For me, I built HabitDuo.

Building HabitDuo.

It's a habit tracker that lets you track habits with your friends. It's sounded a lot more fun in hindsight though.

And because I finished the program, I was invited to fly out to SF and visit Buildspace in real life. And it was incredible.

Buildspace at SF.

The intensity, the collaboration, the absolutely crazy ideas I saw from founders around the world - all in one facility. I was hesitant to pay almost $1000 to fly over to the event, but I'm glad I did it. I met a lot of inspiring mentors there.

Coding HabitDuo.

Some dude even built a network of 3D-printable military drones that allows provides wallhacks to a user. Suddenly, every first-person shooter video game I've ever played felt like reality - because a junior studying electrical engineering was interested in augmented reality and drones.

The military drone.

Do your own thing.

On the last day, some of the founder friends I made learned that I flew here in secret. My parents are very adverse to doing anything that isn't school-related, so I didn't tell them about this trip. I just saved some money from my internships and flew out here. (They think I'm in my dorm back at the University of Pennsylvania.)

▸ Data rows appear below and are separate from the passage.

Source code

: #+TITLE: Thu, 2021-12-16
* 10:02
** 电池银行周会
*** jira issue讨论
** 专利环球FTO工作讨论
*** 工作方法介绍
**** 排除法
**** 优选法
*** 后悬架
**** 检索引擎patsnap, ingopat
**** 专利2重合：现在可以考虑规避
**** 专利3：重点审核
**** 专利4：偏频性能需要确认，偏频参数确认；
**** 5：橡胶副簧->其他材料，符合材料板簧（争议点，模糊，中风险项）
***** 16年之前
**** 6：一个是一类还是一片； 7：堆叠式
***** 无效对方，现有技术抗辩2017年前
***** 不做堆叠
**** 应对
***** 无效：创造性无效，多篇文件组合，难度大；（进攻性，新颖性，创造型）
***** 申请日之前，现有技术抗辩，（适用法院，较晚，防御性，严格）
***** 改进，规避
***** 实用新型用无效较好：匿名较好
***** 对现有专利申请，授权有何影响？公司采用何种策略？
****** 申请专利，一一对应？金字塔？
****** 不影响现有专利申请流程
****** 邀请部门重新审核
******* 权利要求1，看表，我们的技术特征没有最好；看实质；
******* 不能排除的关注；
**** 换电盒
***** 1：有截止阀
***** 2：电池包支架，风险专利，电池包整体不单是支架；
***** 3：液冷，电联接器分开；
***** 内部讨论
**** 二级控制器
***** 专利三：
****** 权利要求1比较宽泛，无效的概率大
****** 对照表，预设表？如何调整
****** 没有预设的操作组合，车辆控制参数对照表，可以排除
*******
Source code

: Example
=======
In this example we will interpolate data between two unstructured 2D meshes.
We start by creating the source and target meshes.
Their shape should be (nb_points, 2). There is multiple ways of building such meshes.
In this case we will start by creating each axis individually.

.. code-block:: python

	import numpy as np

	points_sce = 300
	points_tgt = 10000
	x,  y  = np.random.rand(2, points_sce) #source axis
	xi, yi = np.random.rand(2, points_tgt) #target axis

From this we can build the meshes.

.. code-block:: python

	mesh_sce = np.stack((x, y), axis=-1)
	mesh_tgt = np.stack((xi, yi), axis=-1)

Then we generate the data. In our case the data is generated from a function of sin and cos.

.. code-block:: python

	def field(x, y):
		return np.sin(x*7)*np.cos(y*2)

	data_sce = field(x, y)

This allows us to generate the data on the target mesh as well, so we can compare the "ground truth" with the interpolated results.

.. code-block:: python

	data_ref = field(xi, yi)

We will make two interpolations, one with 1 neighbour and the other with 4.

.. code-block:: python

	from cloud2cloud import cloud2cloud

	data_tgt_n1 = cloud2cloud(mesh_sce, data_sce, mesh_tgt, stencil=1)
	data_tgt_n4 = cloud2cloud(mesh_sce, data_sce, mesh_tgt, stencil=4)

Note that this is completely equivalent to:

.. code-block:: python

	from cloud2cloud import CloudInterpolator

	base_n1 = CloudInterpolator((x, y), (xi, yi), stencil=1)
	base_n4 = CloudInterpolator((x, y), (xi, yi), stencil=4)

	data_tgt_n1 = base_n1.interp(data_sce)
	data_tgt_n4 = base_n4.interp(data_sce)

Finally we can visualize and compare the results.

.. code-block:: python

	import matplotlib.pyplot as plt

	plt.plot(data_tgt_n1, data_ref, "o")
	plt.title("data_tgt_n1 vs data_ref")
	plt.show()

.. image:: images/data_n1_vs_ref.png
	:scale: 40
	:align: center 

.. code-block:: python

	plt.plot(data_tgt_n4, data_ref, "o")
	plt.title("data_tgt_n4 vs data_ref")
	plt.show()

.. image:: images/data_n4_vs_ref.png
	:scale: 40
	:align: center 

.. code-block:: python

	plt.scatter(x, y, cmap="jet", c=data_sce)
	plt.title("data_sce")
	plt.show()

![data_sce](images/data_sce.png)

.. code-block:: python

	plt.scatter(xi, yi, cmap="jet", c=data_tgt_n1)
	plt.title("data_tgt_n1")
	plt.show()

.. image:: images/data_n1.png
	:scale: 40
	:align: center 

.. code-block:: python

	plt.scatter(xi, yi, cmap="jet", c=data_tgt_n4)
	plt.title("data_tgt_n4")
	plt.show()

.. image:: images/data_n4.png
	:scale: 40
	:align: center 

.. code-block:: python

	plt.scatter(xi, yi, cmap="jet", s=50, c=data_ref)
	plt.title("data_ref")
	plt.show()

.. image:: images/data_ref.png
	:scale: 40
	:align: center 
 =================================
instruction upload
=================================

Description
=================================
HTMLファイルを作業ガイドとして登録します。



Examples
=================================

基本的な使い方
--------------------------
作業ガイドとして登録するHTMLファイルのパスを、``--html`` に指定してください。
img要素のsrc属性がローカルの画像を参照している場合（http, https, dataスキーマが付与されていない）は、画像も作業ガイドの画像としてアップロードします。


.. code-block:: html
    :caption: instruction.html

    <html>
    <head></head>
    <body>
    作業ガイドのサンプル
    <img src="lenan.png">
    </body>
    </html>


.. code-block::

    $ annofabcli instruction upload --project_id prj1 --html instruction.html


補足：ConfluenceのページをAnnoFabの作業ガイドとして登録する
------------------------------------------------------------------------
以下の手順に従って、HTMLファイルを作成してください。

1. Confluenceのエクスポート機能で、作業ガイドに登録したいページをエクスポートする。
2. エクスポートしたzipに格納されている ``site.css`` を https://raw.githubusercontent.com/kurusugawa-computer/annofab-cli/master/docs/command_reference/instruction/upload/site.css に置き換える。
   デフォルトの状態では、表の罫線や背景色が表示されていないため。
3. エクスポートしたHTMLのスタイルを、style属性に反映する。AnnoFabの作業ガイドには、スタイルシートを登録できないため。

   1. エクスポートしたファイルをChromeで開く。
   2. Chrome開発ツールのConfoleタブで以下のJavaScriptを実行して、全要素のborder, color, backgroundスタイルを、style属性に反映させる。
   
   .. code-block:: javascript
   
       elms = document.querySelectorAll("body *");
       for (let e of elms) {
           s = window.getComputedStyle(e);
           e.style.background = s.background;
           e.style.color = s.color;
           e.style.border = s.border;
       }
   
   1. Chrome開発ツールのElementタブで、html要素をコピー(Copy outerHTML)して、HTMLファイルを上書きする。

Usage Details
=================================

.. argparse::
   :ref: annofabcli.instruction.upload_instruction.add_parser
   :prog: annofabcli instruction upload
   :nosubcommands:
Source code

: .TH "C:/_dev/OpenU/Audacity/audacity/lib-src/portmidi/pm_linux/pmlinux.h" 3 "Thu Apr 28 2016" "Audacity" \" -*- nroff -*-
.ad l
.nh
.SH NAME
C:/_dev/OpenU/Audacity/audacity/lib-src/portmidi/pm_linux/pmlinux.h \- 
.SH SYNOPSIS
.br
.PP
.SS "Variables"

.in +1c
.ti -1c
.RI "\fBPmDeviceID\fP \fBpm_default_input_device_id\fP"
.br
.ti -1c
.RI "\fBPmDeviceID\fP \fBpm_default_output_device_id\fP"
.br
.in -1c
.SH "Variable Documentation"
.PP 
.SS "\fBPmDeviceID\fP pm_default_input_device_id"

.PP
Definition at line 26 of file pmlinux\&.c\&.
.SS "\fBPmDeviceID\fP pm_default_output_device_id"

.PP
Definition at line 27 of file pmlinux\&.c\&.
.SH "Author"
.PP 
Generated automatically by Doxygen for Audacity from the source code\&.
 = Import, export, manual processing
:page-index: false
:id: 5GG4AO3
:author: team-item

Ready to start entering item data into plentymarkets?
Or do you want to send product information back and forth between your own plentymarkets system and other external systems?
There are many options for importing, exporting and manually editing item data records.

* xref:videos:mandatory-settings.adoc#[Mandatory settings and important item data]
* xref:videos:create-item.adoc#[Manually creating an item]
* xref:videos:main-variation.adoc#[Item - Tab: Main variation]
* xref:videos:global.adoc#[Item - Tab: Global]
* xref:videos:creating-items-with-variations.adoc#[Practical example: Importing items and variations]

Everyone was shocked, but everyone thought it was awesome. I still remember exchanging fist bumps with like a dozen other founders. "Man, you're absolutely crazy, and I love that."

I didn't think it was that big of a deal. But to them, it was a big deal. It was a big deal to do your own thing independently, to do something that people tell you not to. That's the most important lesson I learned from this event.

You know, that little exchange was pretty meaningful to me.

I think every wannabe founder thinks to thsemvles, Am I the right type of person to be a founder?

That day was a little personal founder-market fit validation. Me, fresh out of high school, with no experience in the real world, was able to inspire other founders and have them believe in my future.

I discovered a good metric is for people to tell you that you're crazy. It's a good thing, that you're crazy. That you're crazy enough to do something that no one else would do, or could even imagine doing. That you're crazy enough to take a risk that no one else would take.